[Input data]
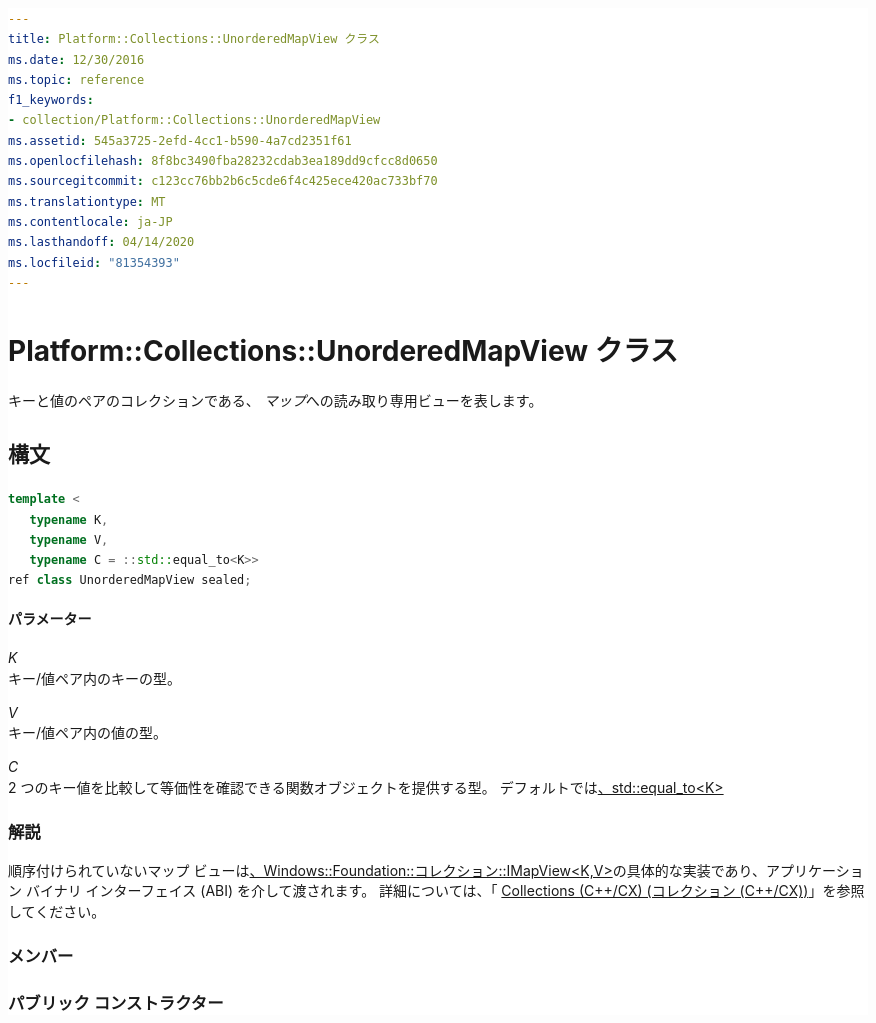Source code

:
 ```yaml
---
title: Platform::Collections::UnorderedMapView クラス
ms.date: 12/30/2016
ms.topic: reference
f1_keywords:
- collection/Platform::Collections::UnorderedMapView
ms.assetid: 545a3725-2efd-4cc1-b590-4a7cd2351f61
ms.openlocfilehash: 8f8bc3490fba28232cdab3ea189dd9cfcc8d0650
ms.sourcegitcommit: c123cc76bb2b6c5cde6f4c425ece420ac733bf70
ms.translationtype: MT
ms.contentlocale: ja-JP
ms.lasthandoff: 04/14/2020
ms.locfileid: "81354393"
---
```

# <a name="platformcollectionsunorderedmapview-class"></a>Platform::Collections::UnorderedMapView クラス

キーと値のペアのコレクションである、 *マップ*への読み取り専用ビューを表します。

## <a name="syntax"></a>構文

```cpp
template <
   typename K,
   typename V,
   typename C = ::std::equal_to<K>>
ref class UnorderedMapView sealed;
```

#### <a name="parameters"></a>パラメーター

*K*<br/>
キー/値ペア内のキーの型。

*V*<br/>
キー/値ペア内の値の型。

*C*<br/>
2 つのキー値を比較して等価性を確認できる関数オブジェクトを提供する型。 デフォルトでは[、std::equal_to\<K>](../standard-library/equal-to-struct.md)

### <a name="remarks"></a>解説

順序付けられていないマップ ビューは[、Windows::Foundation::コレクション::IMapView\<K,V>](/uwp/api/Windows.Foundation.Collections.IMapView_K_V_)の具体的な実装であり、アプリケーション バイナリ インターフェイス (ABI) を介して渡されます。 詳細については、「 [Collections (C++/CX) (コレクション (C++/CX))](../cppcx/collections-c-cx.md)」を参照してください。

### <a name="members"></a>メンバー

### <a name="public-constructors"></a>パブリック コンストラクター
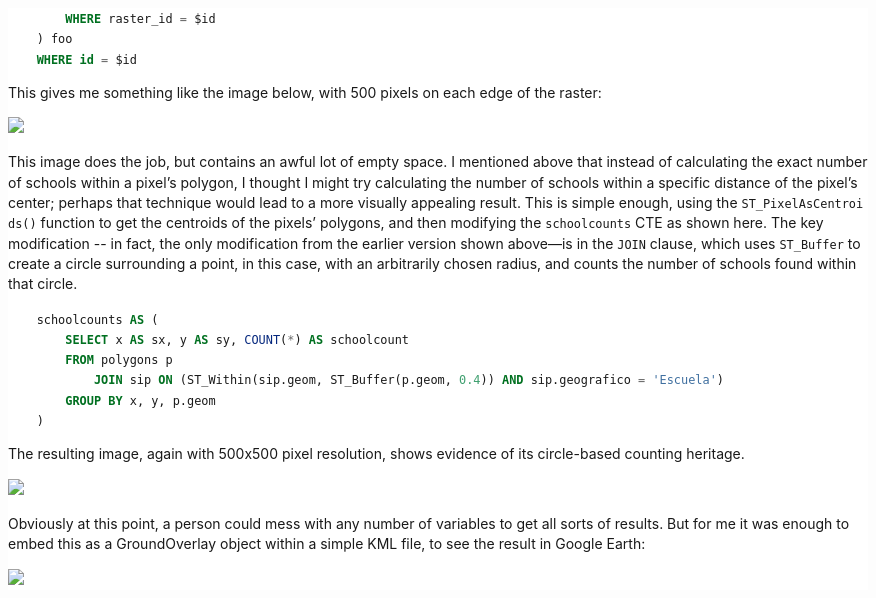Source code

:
 ```sql
        WHERE raster_id = $id
    ) foo
    WHERE id = $id
```

This gives me something like the image below, with 500 pixels on each edge of
the raster:

![](/blog/2018/09/12/postgis-raster-generation/recent-test-nocircles-trans.png)

This image does the job, but contains an awful lot of empty space. I mentioned
above that instead of calculating the exact number of schools within a pixel’s
polygon, I thought I might try calculating the number of schools within a
specific distance of the pixel’s center; perhaps that technique would lead to a
more visually appealing result. This is simple enough, using the
`ST_PixelAsCentroids()` function to get the centroids of the pixels’ polygons,
and then modifying the `schoolcounts` CTE as shown here. The key modification
-- in fact, the only modification from the earlier version shown above—​is in
the `JOIN` clause, which uses `ST_Buffer` to create a circle surrounding a
point, in this case, with an arbitrarily chosen radius, and counts the number
of schools found within that circle.

```sql
    schoolcounts AS (
        SELECT x AS sx, y AS sy, COUNT(*) AS schoolcount
        FROM polygons p
            JOIN sip ON (ST_Within(sip.geom, ST_Buffer(p.geom, 0.4)) AND sip.geografico = 'Escuela')
        GROUP BY x, y, p.geom
    )
```

The resulting image, again with 500x500 pixel resolution, shows evidence of its
circle-based counting heritage.

![](/blog/2018/09/12/postgis-raster-generation/recent-test-0.4-circles-trans.png)

Obviously at this point, a person could mess with any number of variables to
get all sorts of results. But for me it was enough to embed this as a
GroundOverlay object within a simple KML file, to see the result in Google
Earth:

![](/blog/2018/09/12/postgis-raster-generation/raster-better-opacity.jpg)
[/Input data]
** What the task asks **
Leave the pictures out, then print every entry exactly as it reads.

** Task result **
Source code

:
 ```yaml
---
title: Platform::Collections::UnorderedMapView クラス
ms.date: 12/30/2016
ms.topic: reference
f1_keywords:
- collection/Platform::Collections::UnorderedMapView
ms.assetid: 545a3725-2efd-4cc1-b590-4a7cd2351f61
ms.openlocfilehash: 8f8bc3490fba28232cdab3ea189dd9cfcc8d0650
ms.sourcegitcommit: c123cc76bb2b6c5cde6f4c425ece420ac733bf70
ms.translationtype: MT
ms.contentlocale: ja-JP
ms.lasthandoff: 04/14/2020
ms.locfileid: "81354393"
---
```

# <a name="platformcollectionsunorderedmapview-class"></a>Platform::Collections::UnorderedMapView クラス

キーと値のペアのコレクションである、 *マップ*への読み取り専用ビューを表します。

## <a name="syntax"></a>構文

```cpp
template <
   typename K,
   typename V,
   typename C = ::std::equal_to<K>>
ref class UnorderedMapView sealed;
```

#### <a name="parameters"></a>パラメーター

*K*<br/>
キー/値ペア内のキーの型。

*V*<br/>
キー/値ペア内の値の型。

*C*<br/>
2 つのキー値を比較して等価性を確認できる関数オブジェクトを提供する型。 デフォルトでは[、std::equal_to\<K>](../standard-library/equal-to-struct.md)

### <a name="remarks"></a>解説

順序付けられていないマップ ビューは[、Windows::Foundation::コレクション::IMapView\<K,V>](/uwp/api/Windows.Foundation.Collections.IMapView_K_V_)の具体的な実装であり、アプリケーション バイナリ インターフェイス (ABI) を介して渡されます。 詳細については、「 [Collections (C++/CX) (コレクション (C++/CX))](../cppcx/collections-c-cx.md)」を参照してください。

### <a name="members"></a>メンバー

### <a name="public-constructors"></a>パブリック コンストラクター
Source code

:
 ```sql
        WHERE raster_id = $id
    ) foo
    WHERE id = $id
```

This gives me something like the image below, with 500 pixels on each edge of
the raster:

![](/blog/2018/09/12/postgis-raster-generation/recent-test-nocircles-trans.png)

This image does the job, but contains an awful lot of empty space. I mentioned
above that instead of calculating the exact number of schools within a pixel’s
polygon, I thought I might try calculating the number of schools within a
specific distance of the pixel’s center; perhaps that technique would lead to a
more visually appealing result. This is simple enough, using the
`ST_PixelAsCentroids()` function to get the centroids of the pixels’ polygons,
and then modifying the `schoolcounts` CTE as shown here. The key modification
-- in fact, the only modification from the earlier version shown above—​is in
the `JOIN` clause, which uses `ST_Buffer` to create a circle surrounding a
point, in this case, with an arbitrarily chosen radius, and counts the number
of schools found within that circle.

```sql
    schoolcounts AS (
        SELECT x AS sx, y AS sy, COUNT(*) AS schoolcount
        FROM polygons p
            JOIN sip ON (ST_Within(sip.geom, ST_Buffer(p.geom, 0.4)) AND sip.geografico = 'Escuela')
        GROUP BY x, y, p.geom
    )
```

The resulting image, again with 500x500 pixel resolution, shows evidence of its
circle-based counting heritage.

![](/blog/2018/09/12/postgis-raster-generation/recent-test-0.4-circles-trans.png)

Obviously at this point, a person could mess with any number of variables to
get all sorts of results. But for me it was enough to embed this as a
GroundOverlay object within a simple KML file, to see the result in Google
Earth:

![](/blog/2018/09/12/postgis-raster-generation/raster-better-opacity.jpg)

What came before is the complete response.